The 4AX bid for court intervention came just hours after ZAR began operating as the country’s second stock exchange, with agriculture group Senwens and its holding company Senwesbel being the first to list.

The FSB granted ZAR X the exchange licence last year after it had found that its application complied with the relevant requirements of the Financial Markets Act.

The decision drew the ire of 4AX, which, together with the JSE took the matter up with the FSB Appeals Board.

The JSE also appealed the granting of an exchange licence to 4AX, but dropped the appeal after the two companies agreed to co-operate in the financial markets.

4AX is an aspiring stock exchange that was recently licensed and plans to begin trading next month.

Read also:  JSE withdraws appeal against newcomer 4AX

4AX chief executive Fay Mukaddam said after the group decided on the legal route after considering the FSB Appeal Board judgment.

Mukaddam said 4AX remain convinced that the ZAR X model and rules were neither compliant nor in line with the Financial Markets Act, Companies Act or common law.

“Compliance with each of these regulations is self-evidently paramount in awarding an exchange licence,” said Mukaddam.

“We also consider the possibility of systemic risk being introduced into this space, something which could have profound implications for our financial markets, public trust and the reputation and integrity of our markets.

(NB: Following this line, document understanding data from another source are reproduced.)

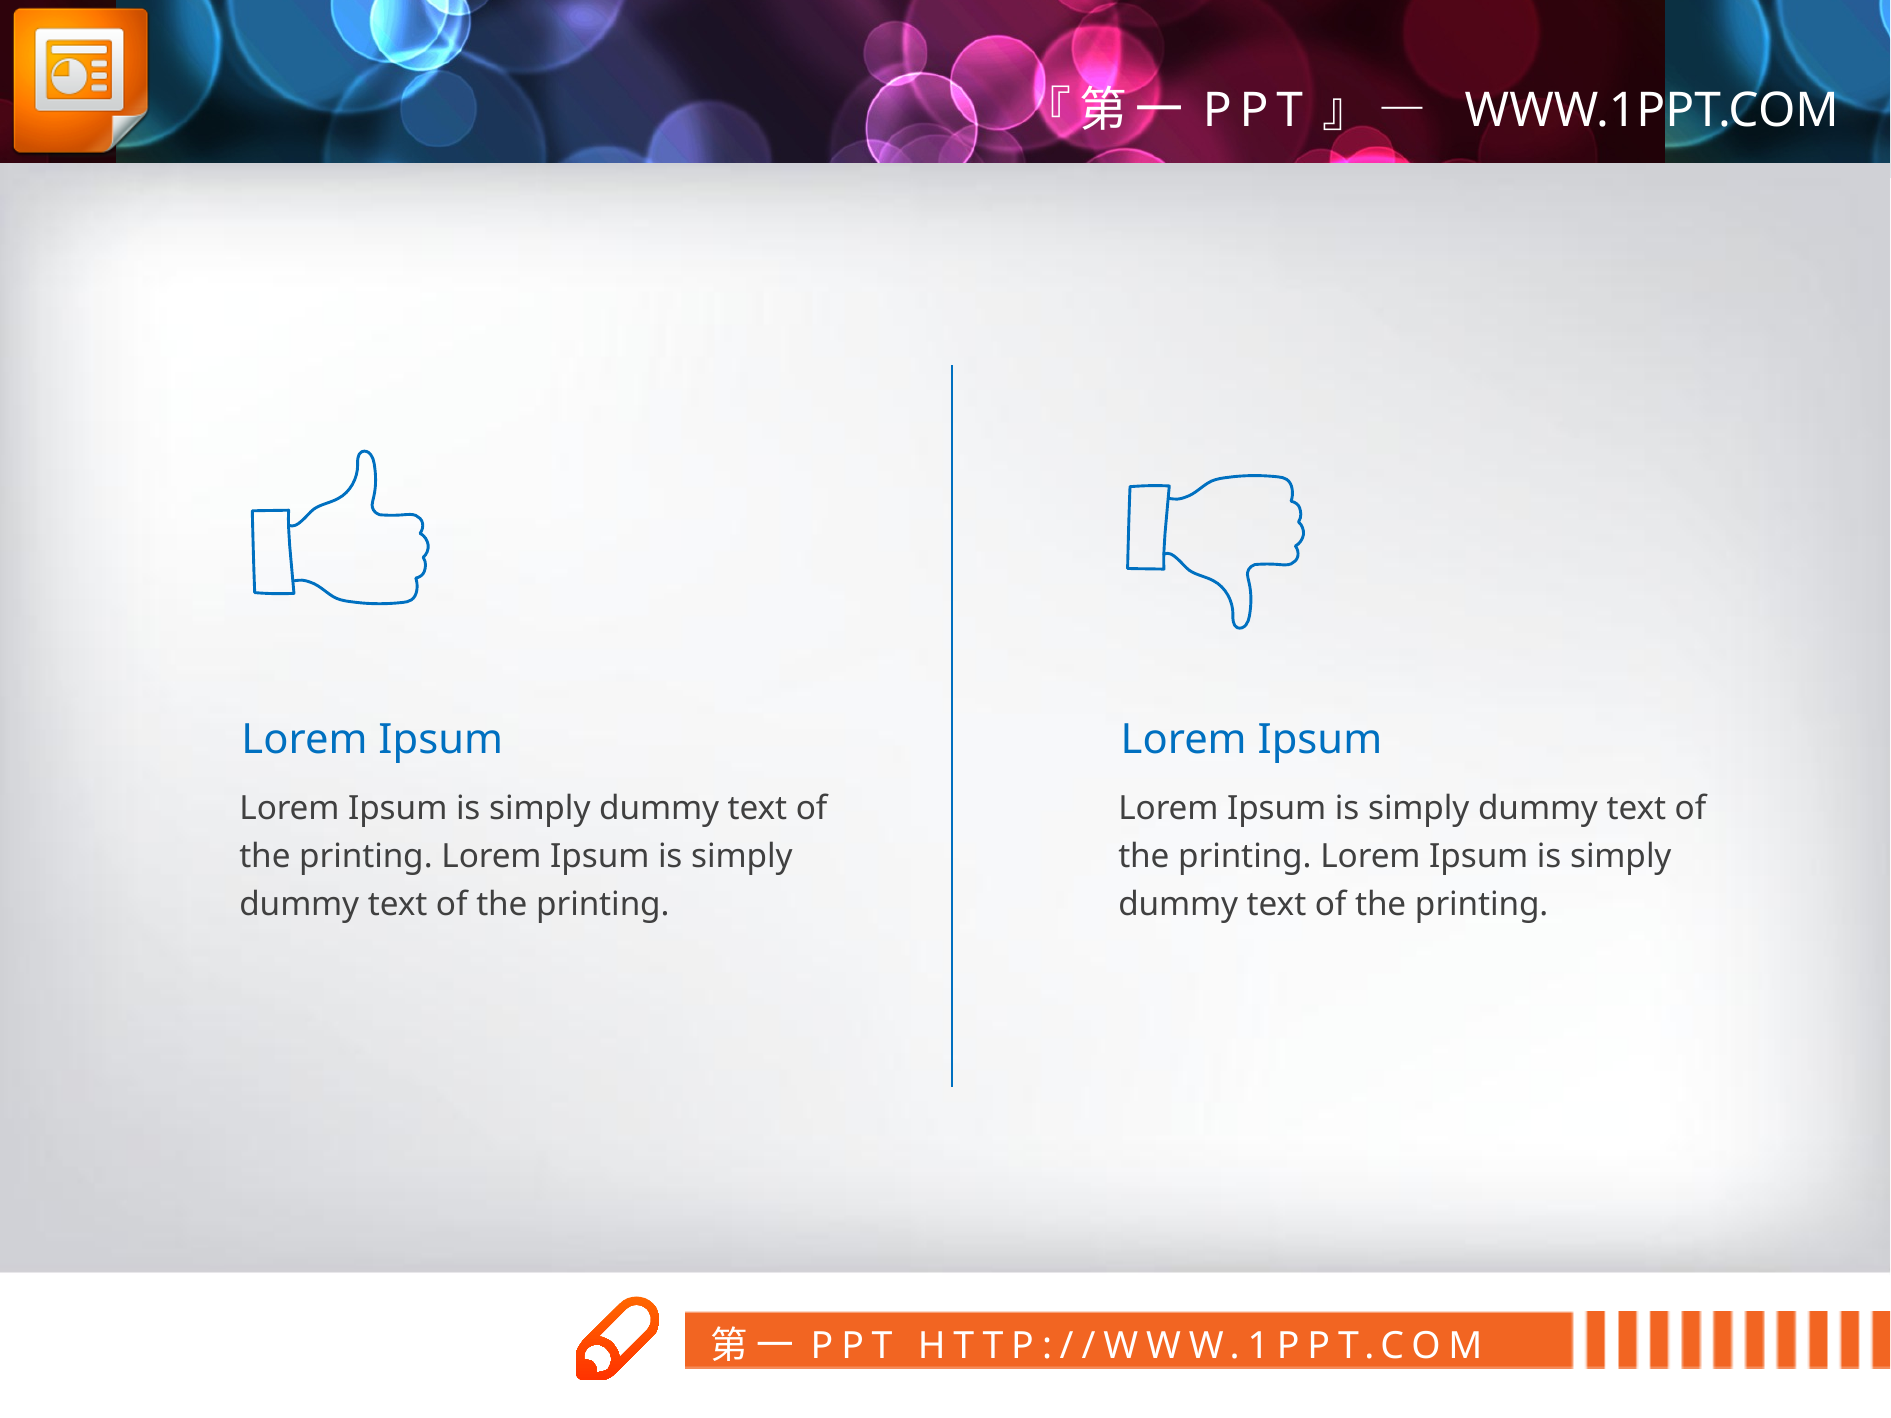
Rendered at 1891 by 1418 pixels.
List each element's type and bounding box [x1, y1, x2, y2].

text_box [1127, 474, 1305, 630]
text_box [224, 704, 901, 928]
text_box [252, 450, 429, 605]
picture [685, 1311, 1891, 1369]
text_box [1103, 704, 1781, 928]
picture [0, 0, 1891, 1275]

This is something we cannot ignore.”

ZAR X director of listings, Graeme Wellsted, said the company would continue to serve its clients and was not perturbed by 4AX’s recent legal challenge.

“The concerns about the process of granting the licence raised again by 4AX and in its previous collaboration with the JSE were considered by the judge of the FSB Appeal Board as being misguided, we believe a similar outcome would prevail,” Wellsted said.

Earlier 4AX argued before the board that the FSB registrar failed to notify the public at large that ZAR X had substituted its original rules in November 2015.

The JSE also charged that the registrar failed to allow it access to ZAR X’s full licence application.

The JSE said as a result, the registrar failed to comply with a necessary requirement for the lawful exercise of his power to grant an exchange licence.

ZAR X countered that both 4AX and JSE had no interest in the matter and the purpose of the appeal was to stifle competition and, for the JSE to retain its monopoly or exclusivity.

JSE director of capital markets Donna Nemer said it would not be appealing the decision and would work with the regulator and all market participants to maintain the high quality of capital markets in the country.